The women featured in the examples of the premise I just can’t get enough of are not, per se, witches, but they do have mysterious powers that make them agents in their own lives to such an extent that they actually don’t need men. In fact, the men need them. This is all commensurate with a rash of more feminist fiction in the mainstream that I’m ecstatic to see, but I still don’t know how to read the explanations of the origins and purposes of these women’s extra-human capabilities. I see these explanations as the narrative’s apologia for the woman having powers that she shouldn’t. There must be some reason, some defense, for why a character that we root for has powers that are not human, that in fact make her monstrous, possibly demonic. Yes, times have changed, so it’s possible to classify a witchy-woman as a “good guy” without representing some great transgression to our current notions of right and wrong. But, the trope of the woman with supernatural abilities is old, and the one we borrow from now when we read or write Sabrina the Teenage Witch or Lost Girl will still show its relation to the roots it grew from.

In order to make monstrosity non-threatening, we must give it a reason, one that supports our worldview by echoing it or by standing as its evil, vincible contrast. In these shows and movies, our badass bitches possess their powers as a result of birthright, blood and destiny. Their purposes are to defeat demons (so therefore are not of demonic origin) or to serve as arbiter-cum-barrier between worlds. (Except for Bella Swan, whose purpose as far as I can tell is to act as an empty, silent shell of a human being so that her creepy boyfriend can get some peace and quiet from constantly hearing people who think. And maybe Sookie Stackhouse, who does refuse to sit in the corner and watch but for the most part is just lunch. Sexy lunch, but still lunch.)

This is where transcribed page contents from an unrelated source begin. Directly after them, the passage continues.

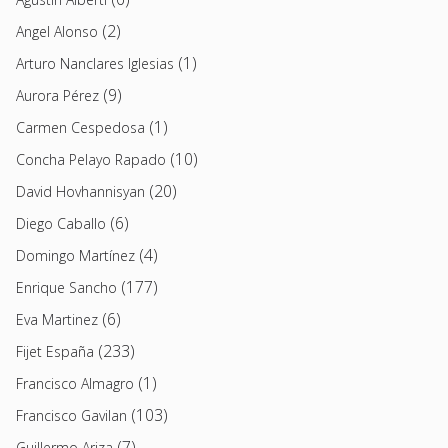
(2)
Angel Alonso
(1)
Arturo Nanclares Iglesias
(9)
Aurora Pérez
(1)
Carmen Cespedosa
(10)
Concha Pelayo Rapado
(20)
David Hovhannisyan
(6)
Diego Caballo
(4)
Domingo Martínez
(177)
Enrique Sancho
(6)
Eva Martinez
(233)
Fijet España
(1)
Francisco Almagro
(103)
Francisco Gavilan
(7)
Guillermo Ariza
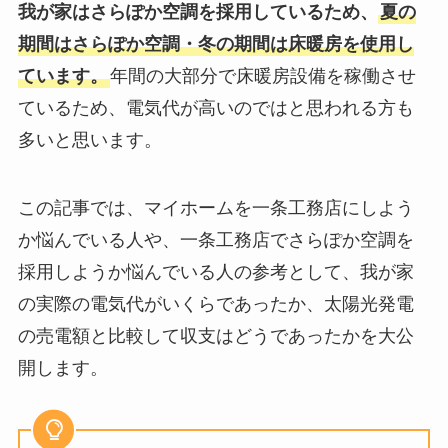
我が家はさらぽか空調を採用しているため、
夏の
期間はさらぽか空調・冬の期間は床暖房を使用し
ています。
年間の大部分で床暖房設備を稼働させ
ているため、電気代が高いのではと思われる方も
多いと思います。
この記事では、マイホームを一条工務店にしよう
か悩んでいる人や、一条工務店でさらぽか空調を
採用しようか悩んでいる人の参考として、我が家
の実際の電気代がいくらであったか、太陽光発電
の売電額と比較して収支はどうであったかを大公
開します。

The latter of these categories, which places our female wizard-gladiators at increasingly porous and blurry boundaries, has them doing the hard work of standing between. This is not only an innovative path for considering gender roles but for framing realities of being in the world. They do not clarify what should and should not be by reinforcing their dividing line but occupy a place that is both double and non-existent. Postmodernism loves this because it paves the way for entirely new logics, but it’s not so conducive to asserting good and bad, acceptable and unnatural. The former explanation bizarrely places a girl with preternatural abilities to wield a stake, a gun, a wand (not all the women act through phallic appendages, I promise) in the position of sole, benevolent savior, the only one capable of saving everyone through love and self-sacrifice. Remind of you of anything, Jesus? The idea that there is more to the world than what meets the eye, that some things defy explanation and do not owe us one, is central to religious faith, and there is plenty of fiction that tells the story of Christ’s magic through a chosen-one protagonist. (Right, Neo?)So, to what strand of readings do these lady badasses belong? And if main characters are always a sort of surrogate self, who am I getting off on thinking I am? I don’t know, but I believe that Buffy can save us all.